While Villarrubia said it is not uncommon for the marshland and Lake Cataouatche to have high saltwater counts, it usually does not start this early.

“It does happen in the fall. In the fall you’ll have high salinity rates particularly if you’re not getting any rain and we haven’t had a chance to put much water into the lake,” Villarrubia said. “It’s just happened a little earlier because of the low river stage.”

The diversion pond was built in 1997 to help restore ecological conditions to the wetlands by imitating historic spring floods that provide fresh water and nutrients from the Mississippi to the Barataria Bay estuary. The pond is also aimed at stemming land loss in the area and improving the wildlife habitat and local fisheries.

Right now, the salinity levels are above average for the region. Villarrubia said at the midpoint of the Barataria Basin the count is high.

“The target area is six to ten parts per thousand and when I just looked at the numbers a minute ago it’s between ten and 12 parts per thousand, so it’s a tad high,” Villarrubia said.

Villarrubia said the higher saltwater count may result in some ecological effects.

“High salinity like that is a stressor to the plants. It could reflect next year’s growth,” he said. “It can affect some growth of the plants. We’d rather push this back if we could, but if we don’t get the rain there’s not much we can do.”

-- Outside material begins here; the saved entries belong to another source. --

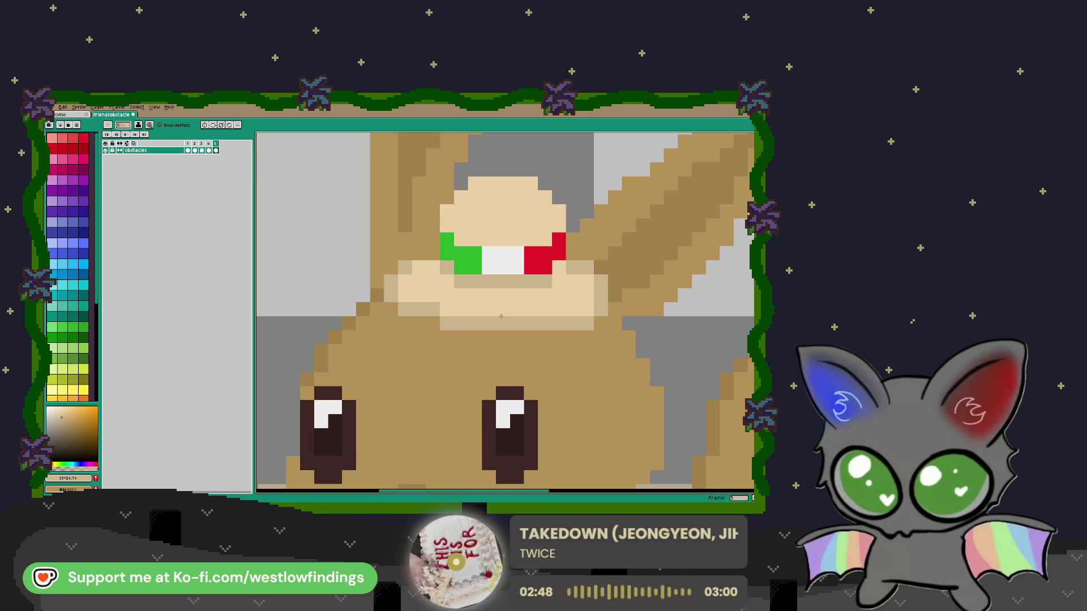
pyautogui.scroll(-2, 448, 316)
pyautogui.scroll(-1, 454, 315)
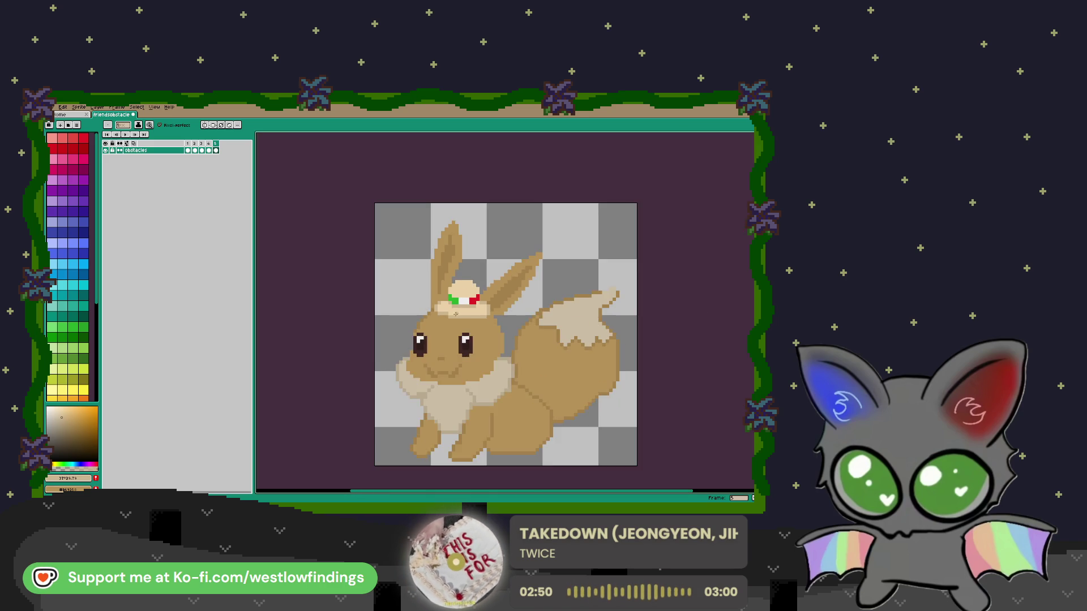
pyautogui.scroll(5, 484, 256)
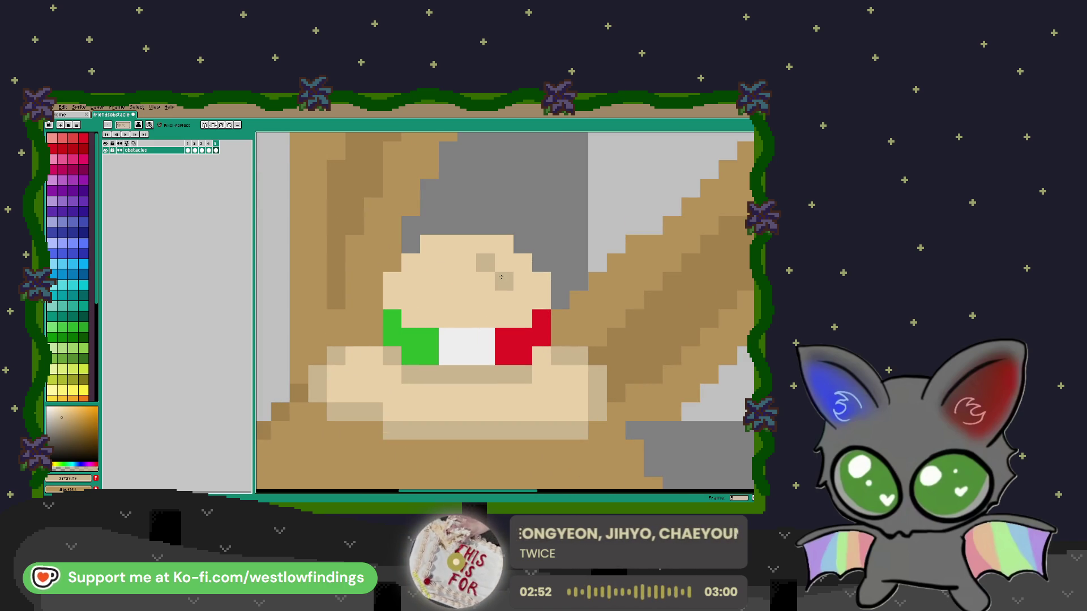
pyautogui.scroll(-4, 501, 276)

If the plants are affected in the region then so might the local wildlife and seafood harvests. If plants die altogether their roots will no longer hold the soil together and coastal erosion will progress.

“They start going and that creates more erosion and increases the tidal prism and that is what has really happened to begin with,” Villarrubia said. “Without the river it’s all organic. When it’s all organic, the plants can only keep up through relative sea-level because they are growing faster because (the plants don’t) have the settlement and the salinity stresses things and they can’t grow as fast.”

Recent rains will undoubtedly help, but Villarrubia said it is going to take a whole lot more to bring the river back to normal for this time of year.

“We’ll just have to see how it goes and if the river comes back,” he said.